There are three independent yet inter-related concepts at play when building an open data infrastructure for science -- I call them "The Paradigm," "The Framework," and "The Instantiation."
The web is our inspiration. Arguably the most important human invention since the printing press, the web has succeeded, for the most part, because of its simplicity. The web allows easy and ubiquitous data sharing. Hence, the paradigm is the architecture on which the web is built.
This architecture relies on unique nouns and a limited vocabulary of verbs. Every resource has a unique identifier, a noun, which is its uniform resource identifier. This URI is reachable from anywhere in the world, and always identifies a unique resource.
It is of utmost importance to realize that URIs are unique, and that "cool URIs don't change." If, for some reason, the path to the URIs changes, proper use of http redirect codes can lead the user to the new location.
The limited vocabulary of verbs are those implemented by the hypertext transfer protocol (http). The commons ones are GET, HEAD, PUT, DELETE, and POST, and a couple of others.
Articulated by Fielding as REpresentational State Transfer, or REST, the architecture of the web, is our paradigm.
The web allows us to easily serve resources and for users to easily reach those resources. But, in science, we need a way to correlate different resources. While correlation does not indicate causation, correlation is the first step toward understanding, because it allows us to put seemingly disparate things in the same framework. Because everything happens somewhere at some time, we use the framework of space and time to correlate disparate data. The four vectors of x, y, z, and t allow us to view things in relation to each other.
Hence, space and time are our unifying framework.
According to Tobler's first law of geography, "everything is related to everything else, but near things are more related than distant things." Taking disparate datasets and unifying them in a common framework is one thing, but users still have to be able to find them, and do something useful with them. The instantiation allows us to bring these disparate datasets close to each other, perhaps at a single parent URI, where data creators and publishers can submit their data streams and data users can discover and explore them. The instantiation also allows us to offer additional user services such as accounting (who is using my data?), permanence and caching (make my data available even if my own server goes down), discovery (what are all the data sets that meet certain criteria?), licensing (what can I legally do with a data?), and more.
We are building Earth-Base, an Instantiation built on The Paradigm using The Framework.

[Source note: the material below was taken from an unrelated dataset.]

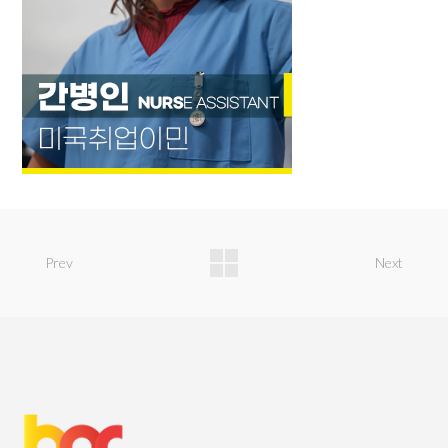
Prev
Next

The Paradigm allows us to serve our data and to allow others to use them, because if it is not available on the web, it doesn't exist for the rest of us. The Framework allows us to unify disparate datasets. And, the Instantiation allows us to bring the datasets into a common space, in close proximity, add additionaly services and value, and enable new, interdisiplinary discovery and science.
Not all datasets can be served, as is, per the Paradigm. That is ok. We can't solve all the problems, but we can make a lot of data available to others. The data chain, from raw data that come out of sensors all the way to cooked data that have been analyzed and interpreted, has many steps. At some step in the data chain, the data become suitable for serving on the web.
Not all datasets may fit the space/time framework. That is ok as well. But, most will, and we can bring those into the fold.
There have been many initiatives, some abandoned, some continuing, to build a data infrastructure. Earth-Base would offer the proven simplicity of the web, the conceptually easy to understand space/time framework, and the space within which different data sets can be offered, discovered, compared, integrated and analyzed.